LLM serving was added through Hugging Face integration, enabling Bloomberg to serve transformer models across financial products. The Gateway API and Envoy AI Gateway handled GenAI workload orchestration. Queue-Proxy managed queued request processing under load. All runtimes migrated to Poetry. KServe graduated from LFAI incubation to CNCF.

PHASE 02 DELIVERABLES

KEDA scale-to-zero autoscaling
Hugging Face / LLM serving integration
Gateway API + Envoy AI Gateway
Queue-Proxy for request queuing
Poetry package management migration
OpenAI API specification support
KServe CNCF graduation
Documentation revamp (Mike + Netlify)

The Ideas2IT team operated the way you'd want a core platform team to operate. They understood the community obligations and the production requirements, and they didn't treat those as separate problems.

The Outcome

One specialist team. A production ML serving platform Bloomberg's AI runs on, and the industry adopted.

Number	Label	Description
68%	Test infrastructure cost and run time reduced	The CI/CD pipeline was rebuilt from paid AWS compute to GitHub Actions with parallelised jobs. The cost reduction was a direct consequence of the infrastructure change, not an optimisation layered on top of what existed.
85%	Reduction in network overhead	gRPC replaced REST for model serving communication, reducing serialisation overhead and connection cost on every inference request. At Bloomberg's inference volume the reduction compounds into meaningful latency and throughput gains.
84%	Test code coverage achieved	Coverage extended from a 50% baseline through a purpose-built regression and end-to-end test suite using Pytest for Python serving runtimes and Ginkgo for the Go Kubernetes operator.
47%	Decrease in Docker image size	Layer caching, GitHub Artifacts replacing Docker Hub, and removal of build-time dependencies from runtime layers produced images nearly half the original size. Smaller images reduce pull times, registry costs, and attack surface in production.
Scale-to-zero	Serverless inference enabled	Before KEDA, Bloomberg's inference deployments maintained minimum replica counts to handle burst traffic: idle compute ran continuously. KEDA-based autoscaling eliminated that floor. Infrastructure now provisions and deprovisions against actual request volume.
CNCF Graduated	KServe elevated from LFAI incubation	CNCF graduation signals the project meets the engineering standards and production adoption criteria CNCF applies to infrastructure trusted at enterprise scale. For Bloomberg, it means the platform they depend on for ML inference is maintained to the same standard as Kubernetes itself.

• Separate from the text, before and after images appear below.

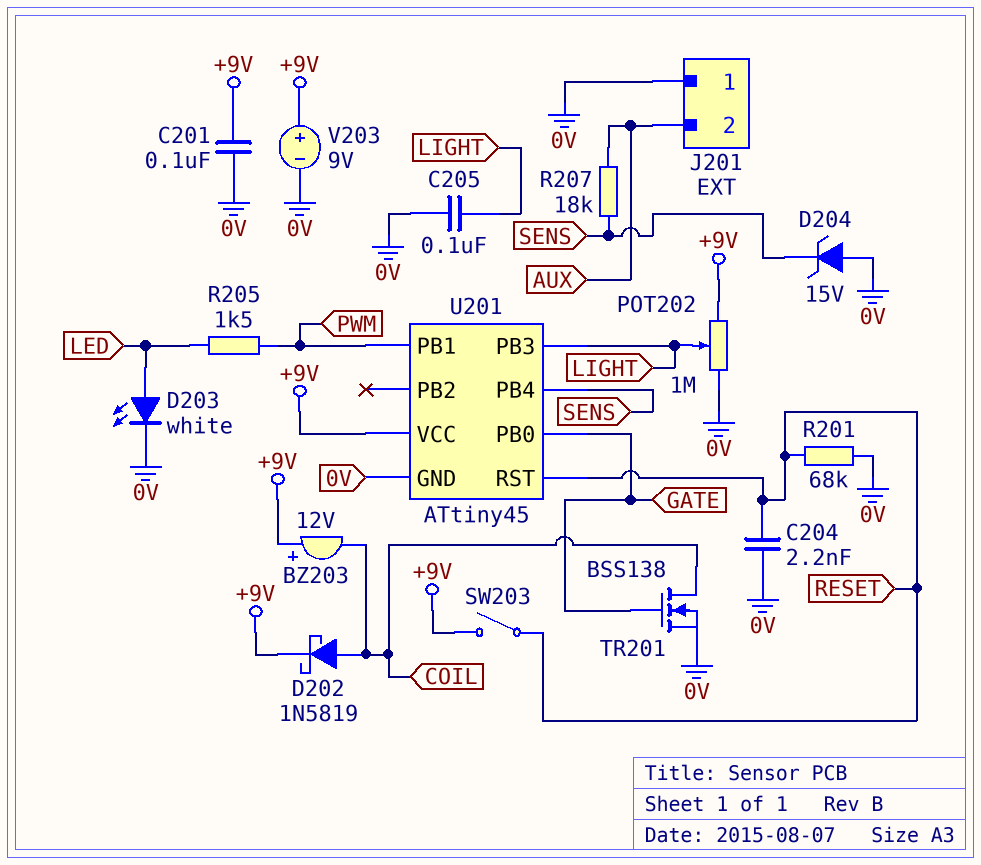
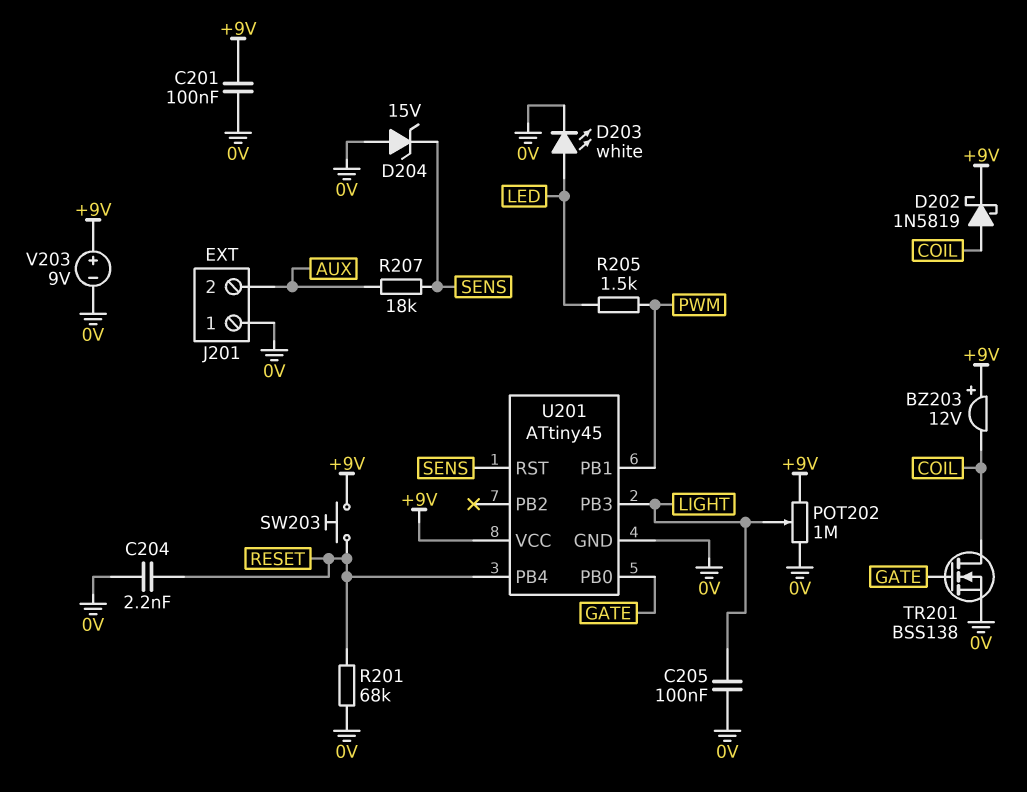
SW203: switch (+9V, RESET) -> button (+9V, RESET)
U201 pin PB4: SENS -> RESET
U201 pin RST: RESET -> SENS

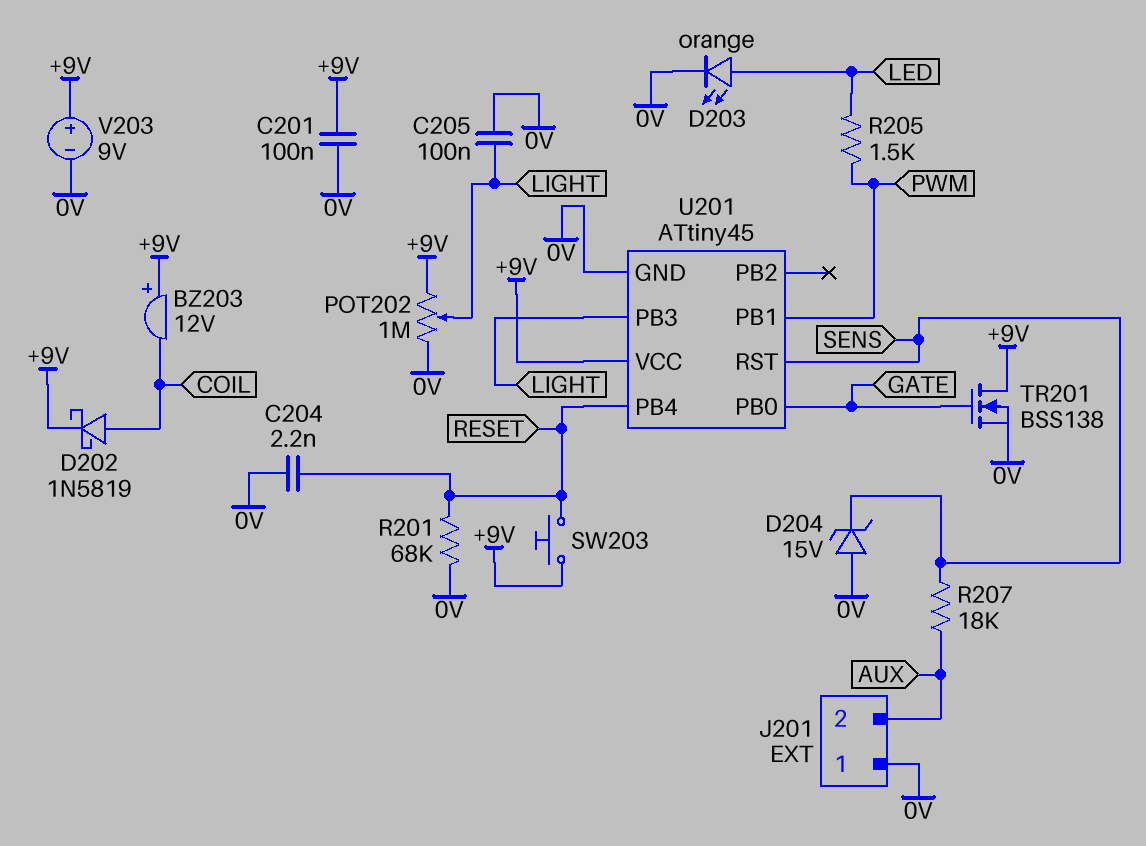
D203: LED white (A LED, K 0V) -> LED orange (A LED, K 0V)
TR201: NMOS BSS138 (G GATE, D COIL, S 0V) -> NMOS BSS138 (G GATE, D +9V, S 0V)

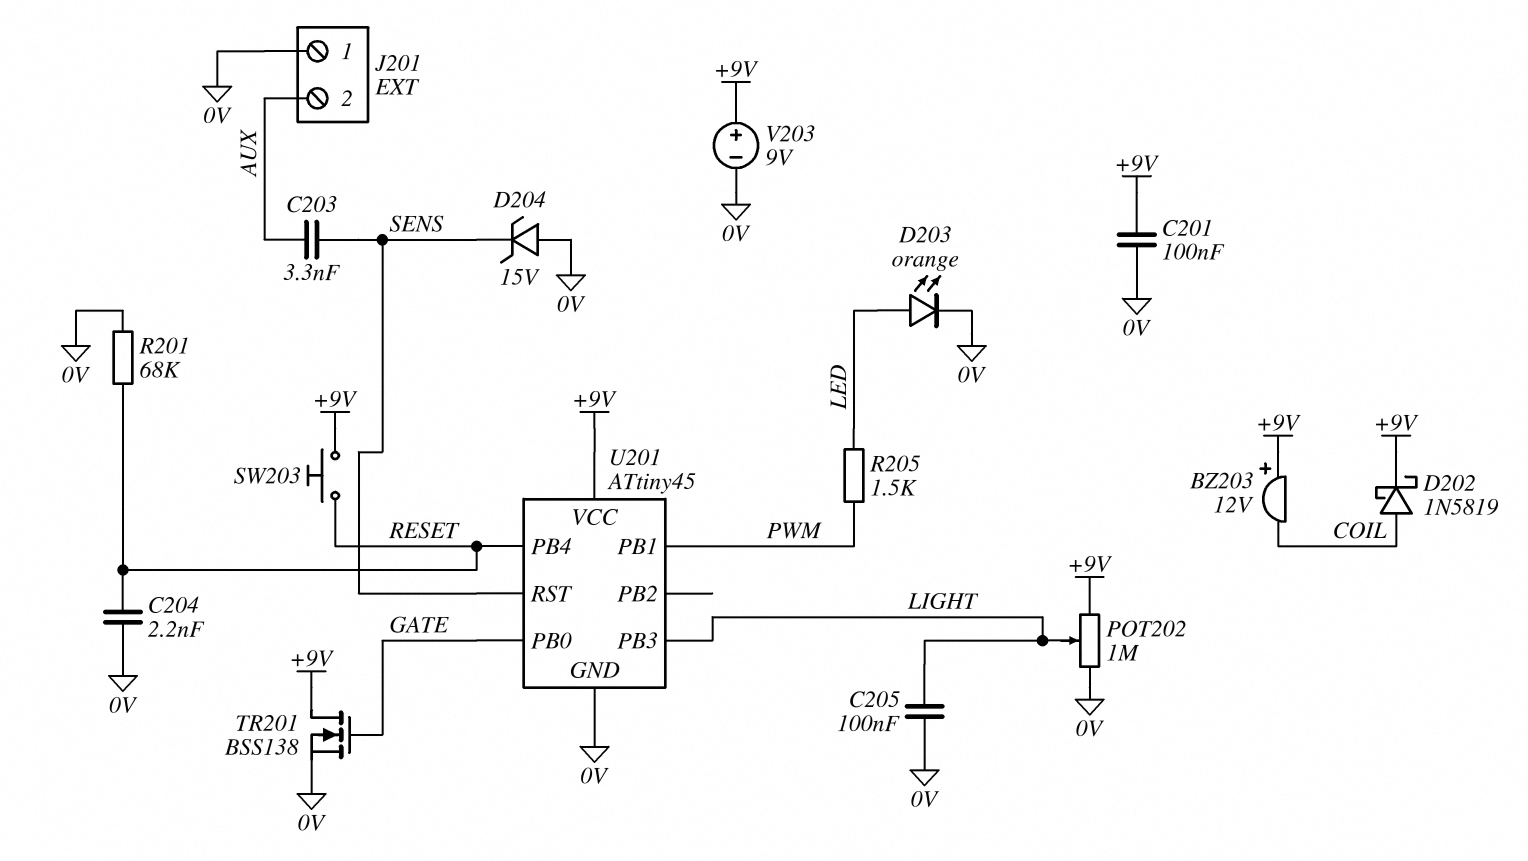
C203: none -> 3.3nF (AUX, SENS)
R207: 18k (AUX, SENS) -> none

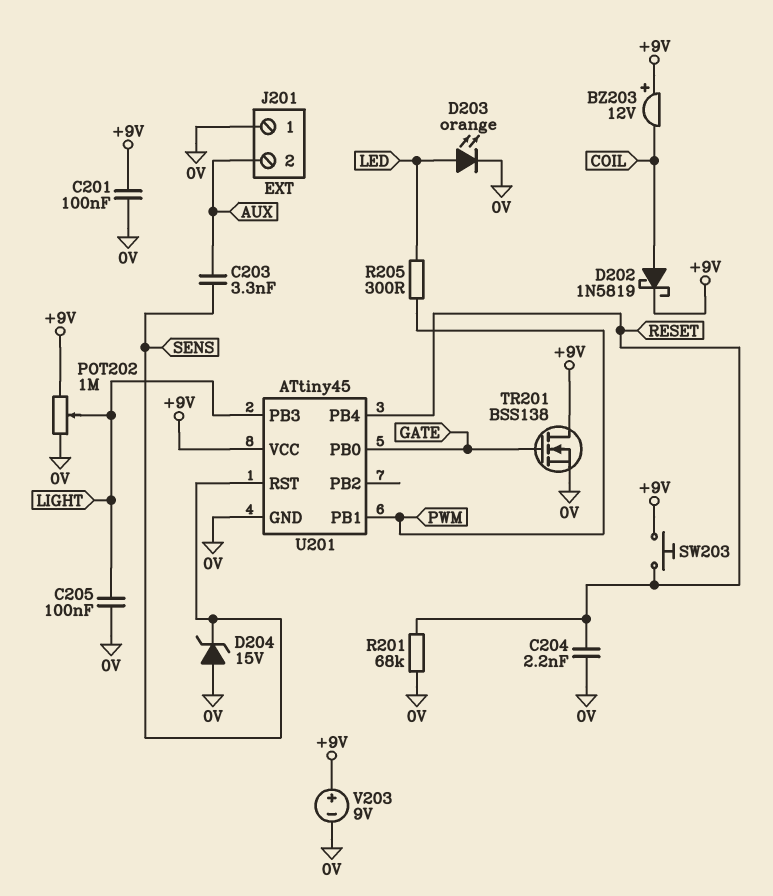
R205: 1.5k (LED, PWM) -> 300 (LED, PWM)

The 68% test cost reduction, the 85% drop in network overhead, the serverless inference layer: each one was the direct result of a specific architectural decision, not a general improvement programme. The same engineers who delivered Bloomberg's production requirements drove the open-source roadmap forward in the same cycle. KServe's CNCF graduation is the external validation: the platform is now infrastructure the industry maintains, not just infrastructure Bloomberg uses.